Atos 26

1 And Agrippa said to Paul, You are permitted to speak for yourself. Then Paul stretched forth his hand, and made his defense:

2 I think myself happy, King Agrippa, that I am to make my defense before you this day concerning all the things of which I am accused by the Jews:

3 especially because you are expert in all customs and questions which are among the Jews: therefore I urge you to hear me patiently.

4 My manner of life then from my youth up, which was from the beginning among my own nation and at Jerusalem, all the Jews know;

5 having knowledge of me from the first, if they are willing to testify, that after the straitest sect of our religion I lived a Pharisee.

6 And now I stand [here] to be judged for the hope of the promise made of God to our fathers;

7 to which [promise] our twelve tribes, earnestly serving [God] night and day, hope to attain. And concerning this hope I am accused by the Jews, O king!

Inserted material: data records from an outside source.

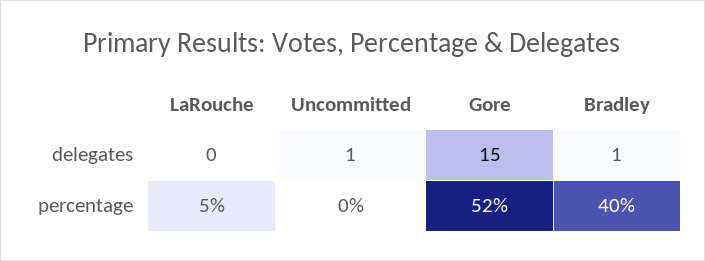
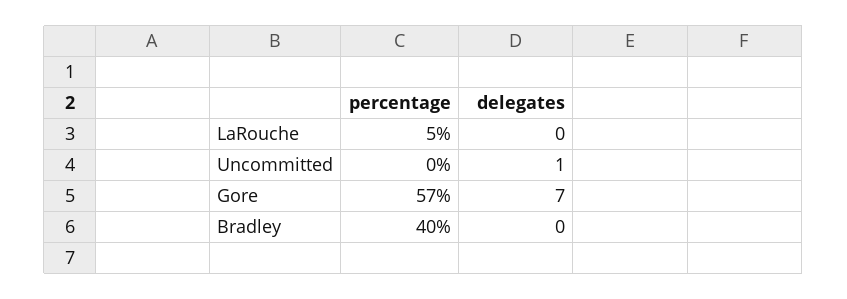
Gore, delegates: 15 -> 7
Bradley, delegates: 1 -> 0
Gore, percentage: 52 -> 57

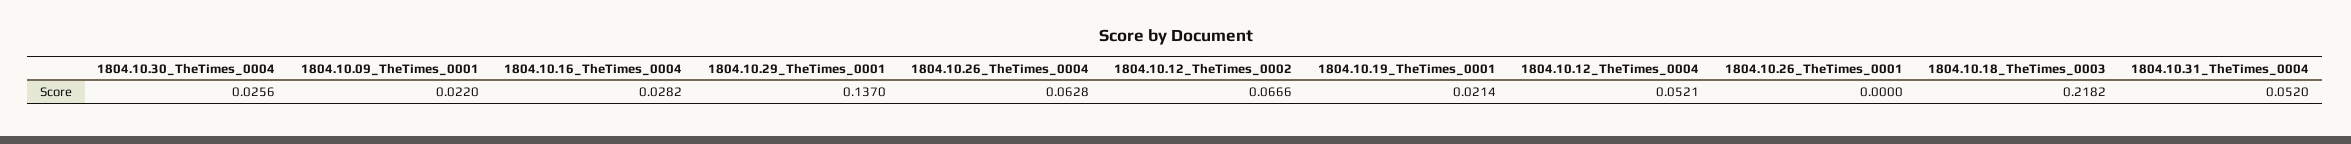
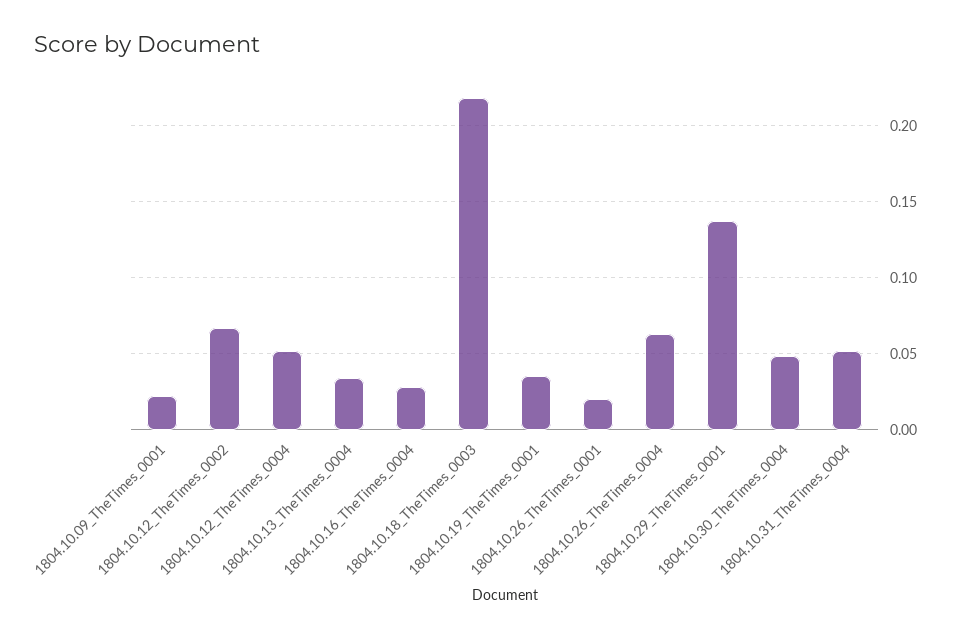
1804.10.30_TheTimes_0004: 0.0256 -> 0.05
1804.10.19_TheTimes_0001: 0.0214 -> 0.035
1804.10.26_TheTimes_0001: 0 -> 0.02
1804.10.13_TheTimes_0004: none -> 0.035

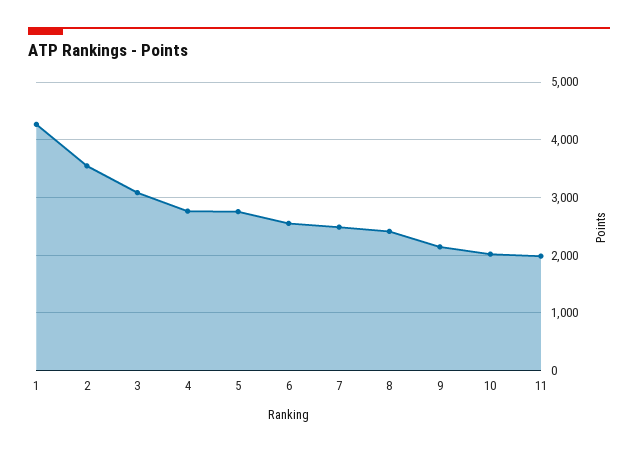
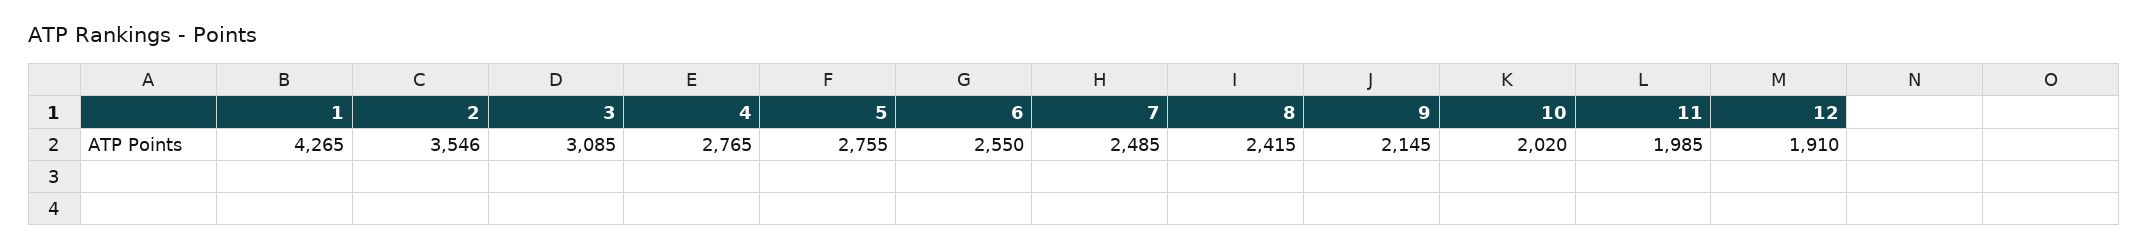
12: none -> 1910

8 Why is it judged incredible with you{+}, if God does raise the dead?

9 I truly thought myself that I ought to participate in many things contrary to the name of Jesus of Nazareth.

10 And this I also did in Jerusalem: and I both shut up many of the saints in prisons, having received authority from the chief priests, and when they were put to death I gave my vote against them.

11 And punishing them oftentimes in all the synagogues, I strove to make them blaspheme; and being exceedingly enraged against them, I persecuted them even to foreign cities.

12 In which as I journeyed to Damascus with the authority and commission of the chief priests,

13 in the middle of the day, O king, I saw on the way a light from heaven, above the brightness of the sun, shining around me and those who journeyed with me.

14 And when we had all fallen to the earth, I heard a voice saying to me in the Hebrew language, Saul, Saul, why do you persecute me? It is hard for you to kick against the goad.

15 And I said, Who are you, Lord? And the Lord said, I am Jesus whom you persecute.

16 But arise, and stand on your feet: for to this end I have appeared to you, to appoint you an attendant and a witness both of the things in which you have seen me, and of the things in which I will appear to you;

17 delivering you from the people, and from the Gentiles, to whom I send you,

18 to open their eyes, that they may turn from darkness to light and from the power of Satan to God, that they may receive remission of sins and an inheritance among those who are sanctified by faith in me.

19 Therefore, O King Agrippa, I was not disobedient to the heavenly vision:

20 but declared both to them of Damascus first and at Jerusalem, and throughout all the country of Judea, and also to the Gentiles, that they should repent and turn to God, participating in works worthy of repentance.

21 For this cause the Jews seized me being in the temple, and assayed to kill me.

22 Having therefore obtained the help that is from God, to this day, I stand testifying both to small and great, saying nothing but what the prophets and Moses said should come;

23 how that the Christ must suffer, [and] how that he first by the resurrection of the dead should proclaim light both to the people and to the Gentiles.

24 And as he thus made his defense, Festus says with a loud voice, Paul, you are insane; your much learning is turning you insane.

25 But Paul says, I am not insane, most excellent Festus; but speak forth words of truth and soberness.

26 For the king knows of these things, to whom I also speak freely: for I am persuaded that none of these things is hidden from him; for this has not happened in a corner.

27 King Agrippa, do you believe the prophets? I know that you believe.

28 And Agrippa [said] to Paul, With but little persuasion you would make me a Christian.

29 And Paul [said], I would to God, that whether with little or with much, not you only, but also all who hear me this day, might become such as I am, except these bonds.

30 And the king rose up, and the governor, and Bernice, and those who sat with them:

31 and when they had withdrawn, they spoke one to another, saying, This man does not participate in anything worthy of death or of bonds.

32 And Agrippa said to Festus, This man might have been set at liberty, if he had not appealed to Caesar.